It’s always nice to be asked for advice. It’s the subtlest way possible of giving my ego a little scratch behind the ear just where it likes it. It doesn’t really matter what the advice is: “But if the King remains deaf to my entreaties, Xander, what then do I say to him?” and “Where’s the best place to buy glitter on the Uxbridge Road?” will both have pretty much the same effect on my endorphins. It’s just the tiny act of someone saying, implicitly, “Come help me with your surfeit of brilliance and together we shall move mountains, or at least, know the quickest route onto the M40 avoiding the High Street.” See? Don’t tell me that doesn’t feel good.
Advice I am often asked to give is along the lines of, “What is the best way to carve out a career in television?” A simple, straightforward question that one might hope would have a simple, straightforward answer, such as, “Oh, you just need to ring Kevin in Prosperity any time after 9.30 Mondays to Fridays and he’ll see you right,” but sadly that’s not how it works. Not any more. Kevin passed away some years ago. But I’ve never been shy of giving pithy advice, even when – especially when – my knowledge of a subject has been, at best, nebulous. And on the subject of getting on in telly, I have three edicts of the most devastating, coruscating pithiness. They are: Be Nice, Be Nice and, most importantly, Be Nice. There you are, run along now and remember me in your Bafta speech.
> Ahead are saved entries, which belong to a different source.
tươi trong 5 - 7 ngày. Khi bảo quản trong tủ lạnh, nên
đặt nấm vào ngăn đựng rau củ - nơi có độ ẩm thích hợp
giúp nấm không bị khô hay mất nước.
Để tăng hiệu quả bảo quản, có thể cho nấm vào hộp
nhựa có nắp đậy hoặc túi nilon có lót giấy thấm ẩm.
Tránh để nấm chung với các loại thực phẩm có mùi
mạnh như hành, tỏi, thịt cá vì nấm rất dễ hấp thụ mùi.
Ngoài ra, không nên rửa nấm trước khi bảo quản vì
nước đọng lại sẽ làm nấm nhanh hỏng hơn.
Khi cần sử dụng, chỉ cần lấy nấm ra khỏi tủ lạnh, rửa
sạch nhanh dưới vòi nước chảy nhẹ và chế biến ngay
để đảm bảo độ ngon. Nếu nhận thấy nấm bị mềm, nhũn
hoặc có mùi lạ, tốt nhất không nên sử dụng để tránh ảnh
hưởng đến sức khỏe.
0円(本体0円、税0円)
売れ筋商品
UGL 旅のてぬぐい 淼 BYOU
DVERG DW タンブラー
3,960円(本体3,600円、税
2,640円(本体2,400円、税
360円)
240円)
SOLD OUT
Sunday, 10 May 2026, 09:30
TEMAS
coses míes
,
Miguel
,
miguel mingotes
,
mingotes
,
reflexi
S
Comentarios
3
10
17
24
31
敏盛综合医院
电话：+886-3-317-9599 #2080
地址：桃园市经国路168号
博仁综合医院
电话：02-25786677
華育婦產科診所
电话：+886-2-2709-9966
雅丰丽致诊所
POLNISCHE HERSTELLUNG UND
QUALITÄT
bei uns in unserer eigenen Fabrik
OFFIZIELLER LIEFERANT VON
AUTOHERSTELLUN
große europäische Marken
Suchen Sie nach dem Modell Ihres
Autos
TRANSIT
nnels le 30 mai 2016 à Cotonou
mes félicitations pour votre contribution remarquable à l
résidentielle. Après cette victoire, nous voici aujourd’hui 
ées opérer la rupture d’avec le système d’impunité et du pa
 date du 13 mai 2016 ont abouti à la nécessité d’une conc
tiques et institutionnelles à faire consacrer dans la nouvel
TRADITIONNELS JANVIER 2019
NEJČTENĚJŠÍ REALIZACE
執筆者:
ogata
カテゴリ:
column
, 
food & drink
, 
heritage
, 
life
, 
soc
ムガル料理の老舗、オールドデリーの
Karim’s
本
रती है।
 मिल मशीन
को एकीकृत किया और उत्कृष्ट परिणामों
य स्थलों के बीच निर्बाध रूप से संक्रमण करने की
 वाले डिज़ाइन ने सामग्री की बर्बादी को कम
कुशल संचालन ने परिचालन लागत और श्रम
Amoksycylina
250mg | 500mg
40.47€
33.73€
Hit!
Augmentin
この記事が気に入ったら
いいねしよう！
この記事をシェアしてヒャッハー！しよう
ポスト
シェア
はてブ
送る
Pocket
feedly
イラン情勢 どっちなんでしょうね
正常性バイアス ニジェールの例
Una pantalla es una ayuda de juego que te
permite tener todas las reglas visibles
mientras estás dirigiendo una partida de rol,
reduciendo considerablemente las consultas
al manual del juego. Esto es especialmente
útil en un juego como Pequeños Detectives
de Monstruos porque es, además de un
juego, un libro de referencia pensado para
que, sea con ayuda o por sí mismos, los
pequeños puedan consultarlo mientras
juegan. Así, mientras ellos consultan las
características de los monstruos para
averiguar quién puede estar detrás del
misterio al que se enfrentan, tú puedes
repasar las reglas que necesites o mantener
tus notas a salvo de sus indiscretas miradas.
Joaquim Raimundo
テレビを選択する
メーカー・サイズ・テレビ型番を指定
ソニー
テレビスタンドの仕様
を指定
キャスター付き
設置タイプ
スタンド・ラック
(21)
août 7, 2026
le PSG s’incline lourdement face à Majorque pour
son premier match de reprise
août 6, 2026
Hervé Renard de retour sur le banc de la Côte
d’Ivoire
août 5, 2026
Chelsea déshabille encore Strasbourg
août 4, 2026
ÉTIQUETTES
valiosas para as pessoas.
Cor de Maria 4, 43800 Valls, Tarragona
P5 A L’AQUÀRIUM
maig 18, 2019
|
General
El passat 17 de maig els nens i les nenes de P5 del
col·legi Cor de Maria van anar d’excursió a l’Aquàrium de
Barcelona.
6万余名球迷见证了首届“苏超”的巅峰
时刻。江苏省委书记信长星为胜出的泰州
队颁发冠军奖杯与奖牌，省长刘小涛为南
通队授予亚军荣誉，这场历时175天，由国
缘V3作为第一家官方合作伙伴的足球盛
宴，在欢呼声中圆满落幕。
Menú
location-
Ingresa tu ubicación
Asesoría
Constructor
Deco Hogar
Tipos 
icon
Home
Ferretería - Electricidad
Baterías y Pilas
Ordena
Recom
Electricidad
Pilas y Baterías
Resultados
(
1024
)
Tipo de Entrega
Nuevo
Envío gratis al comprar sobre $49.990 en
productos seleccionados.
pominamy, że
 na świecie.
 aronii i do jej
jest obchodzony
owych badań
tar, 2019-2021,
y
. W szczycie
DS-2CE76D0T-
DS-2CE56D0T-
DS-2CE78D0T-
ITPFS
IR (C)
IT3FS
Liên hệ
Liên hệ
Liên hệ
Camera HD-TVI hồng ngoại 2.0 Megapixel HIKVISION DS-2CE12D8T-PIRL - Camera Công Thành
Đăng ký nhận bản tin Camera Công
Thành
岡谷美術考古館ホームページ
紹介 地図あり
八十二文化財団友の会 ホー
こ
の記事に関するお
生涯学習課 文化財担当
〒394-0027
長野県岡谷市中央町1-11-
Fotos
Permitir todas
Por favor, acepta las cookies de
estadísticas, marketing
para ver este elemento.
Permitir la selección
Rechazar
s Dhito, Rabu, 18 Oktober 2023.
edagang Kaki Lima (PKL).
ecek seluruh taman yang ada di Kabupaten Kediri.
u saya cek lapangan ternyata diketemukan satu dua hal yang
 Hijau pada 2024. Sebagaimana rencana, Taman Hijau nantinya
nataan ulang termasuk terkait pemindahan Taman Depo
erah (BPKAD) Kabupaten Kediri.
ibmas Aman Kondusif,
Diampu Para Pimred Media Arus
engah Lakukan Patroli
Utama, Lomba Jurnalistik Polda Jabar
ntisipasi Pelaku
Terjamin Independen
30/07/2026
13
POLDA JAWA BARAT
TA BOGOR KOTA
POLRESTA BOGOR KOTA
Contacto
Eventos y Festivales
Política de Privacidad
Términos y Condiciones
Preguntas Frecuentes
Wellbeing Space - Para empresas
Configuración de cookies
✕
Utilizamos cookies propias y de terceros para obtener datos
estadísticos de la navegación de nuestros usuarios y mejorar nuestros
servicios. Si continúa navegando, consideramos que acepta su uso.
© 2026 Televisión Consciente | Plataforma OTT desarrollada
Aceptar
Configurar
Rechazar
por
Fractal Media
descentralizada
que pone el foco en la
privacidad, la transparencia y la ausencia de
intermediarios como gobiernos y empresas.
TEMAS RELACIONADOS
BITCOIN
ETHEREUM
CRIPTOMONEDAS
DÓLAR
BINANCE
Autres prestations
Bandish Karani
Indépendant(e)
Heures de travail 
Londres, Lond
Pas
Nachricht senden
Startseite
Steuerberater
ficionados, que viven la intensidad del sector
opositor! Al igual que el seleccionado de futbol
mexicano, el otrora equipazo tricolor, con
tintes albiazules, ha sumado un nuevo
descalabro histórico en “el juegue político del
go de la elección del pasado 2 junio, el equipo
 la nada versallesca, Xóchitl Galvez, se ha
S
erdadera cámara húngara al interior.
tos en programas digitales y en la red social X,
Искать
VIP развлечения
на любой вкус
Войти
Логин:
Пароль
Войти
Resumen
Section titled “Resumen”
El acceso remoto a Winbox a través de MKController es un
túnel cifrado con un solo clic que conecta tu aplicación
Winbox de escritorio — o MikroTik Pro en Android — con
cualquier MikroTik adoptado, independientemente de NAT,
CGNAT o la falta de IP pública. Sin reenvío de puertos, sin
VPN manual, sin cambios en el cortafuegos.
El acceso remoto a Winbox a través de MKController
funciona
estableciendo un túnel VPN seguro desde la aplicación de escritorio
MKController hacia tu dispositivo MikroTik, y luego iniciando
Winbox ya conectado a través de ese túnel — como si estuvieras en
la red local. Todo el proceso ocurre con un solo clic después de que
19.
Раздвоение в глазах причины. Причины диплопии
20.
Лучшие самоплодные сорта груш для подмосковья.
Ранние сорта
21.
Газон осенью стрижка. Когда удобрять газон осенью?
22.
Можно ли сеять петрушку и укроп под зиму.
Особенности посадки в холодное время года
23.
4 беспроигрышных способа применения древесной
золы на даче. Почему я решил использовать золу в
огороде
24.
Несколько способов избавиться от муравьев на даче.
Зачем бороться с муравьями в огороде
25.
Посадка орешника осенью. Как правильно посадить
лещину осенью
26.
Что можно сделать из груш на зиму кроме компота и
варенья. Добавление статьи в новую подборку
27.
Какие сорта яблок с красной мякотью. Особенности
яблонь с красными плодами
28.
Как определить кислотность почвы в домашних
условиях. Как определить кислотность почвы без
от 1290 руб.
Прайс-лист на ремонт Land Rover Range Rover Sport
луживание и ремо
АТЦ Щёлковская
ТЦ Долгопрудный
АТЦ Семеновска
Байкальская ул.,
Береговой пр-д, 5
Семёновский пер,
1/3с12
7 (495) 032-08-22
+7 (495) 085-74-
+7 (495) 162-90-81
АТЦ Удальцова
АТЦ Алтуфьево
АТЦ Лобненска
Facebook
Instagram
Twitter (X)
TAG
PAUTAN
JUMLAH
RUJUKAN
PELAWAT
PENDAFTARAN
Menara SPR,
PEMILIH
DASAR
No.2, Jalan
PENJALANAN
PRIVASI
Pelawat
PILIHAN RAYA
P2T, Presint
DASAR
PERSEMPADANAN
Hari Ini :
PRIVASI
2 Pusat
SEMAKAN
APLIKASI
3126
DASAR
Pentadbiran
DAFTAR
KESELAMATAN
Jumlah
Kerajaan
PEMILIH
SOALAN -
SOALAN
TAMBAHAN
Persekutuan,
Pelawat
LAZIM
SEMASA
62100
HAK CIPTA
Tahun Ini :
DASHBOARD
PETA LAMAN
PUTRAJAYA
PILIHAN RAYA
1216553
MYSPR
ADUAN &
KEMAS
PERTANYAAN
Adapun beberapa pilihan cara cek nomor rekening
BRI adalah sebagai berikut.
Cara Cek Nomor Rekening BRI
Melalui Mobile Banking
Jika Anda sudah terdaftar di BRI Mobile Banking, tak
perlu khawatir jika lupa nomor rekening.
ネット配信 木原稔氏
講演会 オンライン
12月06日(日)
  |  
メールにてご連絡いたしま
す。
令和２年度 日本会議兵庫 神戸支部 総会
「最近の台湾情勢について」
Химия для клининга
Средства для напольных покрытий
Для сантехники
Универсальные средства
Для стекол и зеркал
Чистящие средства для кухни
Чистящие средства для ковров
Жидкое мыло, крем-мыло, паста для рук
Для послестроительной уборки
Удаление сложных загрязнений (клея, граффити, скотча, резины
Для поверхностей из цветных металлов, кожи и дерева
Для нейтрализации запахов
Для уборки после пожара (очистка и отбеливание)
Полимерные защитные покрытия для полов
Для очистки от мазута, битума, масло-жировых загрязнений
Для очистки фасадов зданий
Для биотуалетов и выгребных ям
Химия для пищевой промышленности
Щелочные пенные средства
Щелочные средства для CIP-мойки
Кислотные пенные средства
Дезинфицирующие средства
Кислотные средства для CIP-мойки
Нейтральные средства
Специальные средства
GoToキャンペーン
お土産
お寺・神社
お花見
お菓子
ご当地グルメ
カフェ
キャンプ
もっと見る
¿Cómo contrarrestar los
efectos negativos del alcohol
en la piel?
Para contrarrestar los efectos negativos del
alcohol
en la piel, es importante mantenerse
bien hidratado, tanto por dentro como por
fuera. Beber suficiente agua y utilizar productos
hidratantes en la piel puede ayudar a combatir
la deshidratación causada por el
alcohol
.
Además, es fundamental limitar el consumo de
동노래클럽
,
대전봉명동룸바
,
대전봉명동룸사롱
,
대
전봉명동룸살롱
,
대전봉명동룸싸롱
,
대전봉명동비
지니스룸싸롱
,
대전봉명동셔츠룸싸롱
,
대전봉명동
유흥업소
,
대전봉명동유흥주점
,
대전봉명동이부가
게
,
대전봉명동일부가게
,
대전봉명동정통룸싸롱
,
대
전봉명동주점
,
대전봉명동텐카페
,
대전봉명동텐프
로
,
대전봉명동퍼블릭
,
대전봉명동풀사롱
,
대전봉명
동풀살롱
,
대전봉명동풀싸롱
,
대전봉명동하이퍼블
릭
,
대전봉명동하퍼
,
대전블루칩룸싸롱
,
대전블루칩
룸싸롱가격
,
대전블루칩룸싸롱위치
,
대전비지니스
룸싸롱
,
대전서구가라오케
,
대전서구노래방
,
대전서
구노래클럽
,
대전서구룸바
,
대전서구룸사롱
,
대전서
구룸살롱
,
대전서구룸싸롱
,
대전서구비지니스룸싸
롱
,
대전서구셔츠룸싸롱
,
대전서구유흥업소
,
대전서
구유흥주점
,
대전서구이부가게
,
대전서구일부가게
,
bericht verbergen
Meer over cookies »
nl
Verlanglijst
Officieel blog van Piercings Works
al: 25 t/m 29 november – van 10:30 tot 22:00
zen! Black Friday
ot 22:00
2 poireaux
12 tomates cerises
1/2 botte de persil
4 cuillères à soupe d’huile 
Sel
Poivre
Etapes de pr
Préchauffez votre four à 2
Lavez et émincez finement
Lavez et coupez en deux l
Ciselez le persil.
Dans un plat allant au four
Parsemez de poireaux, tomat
You may think I’m being glib but I’m truly not. Do whatever’s necessary to get onto the first rung of the television ladder, but thereafter be kind and considerate (alongside working hard and being fair-to-middling at your job) and you’ll be a man, my son (or woman, my daughter). Dining buses on film sets up and down the country buzz with rowdy tales of those who have forgotten this advice. I’ve eavesdropped open-mouthed on horror stories in which people – in some cases people I’ve known and loved – have gone over to the dark side and turned into monsters.
We get very well treated, by and large, we actors. Cars are sent to pick us up from home, people look after us all day bringing us food and drink, holding coats over us if it gets chilly or umbrellas if it looks like rain (while we, oblivious, carry on with our hilarious anecdotes). Perhaps we’re apt to forget that this isn’t done because we are astonishingly marvellous and nothing is too good for us, but in fact because we’re so useless we can’t be relied upon to arrive on time under our own steam, keep dry in the rain or even remember to eat.
The very fact that a production is happening at all is evidence that lots of people have done an heroic amount of hard work. Your job as an actor or presenter, if you want to do it well and – crucially – again, is to make things work a little bit better, a little bit more easily and enjoyably than anyone might have expected. Do that with every job you do and you should be in work for as long as you’re willing and able.
If, for whatever reason, you find this “being nice” thing difficult to keep up, here’s an added impetus (a fourth nugget, if you will – I’m just giving it away today). Remember that the runner who brings your coffee, coat or umbrella is probably the future controller of BBC1. Not so hard to be nice now, is it?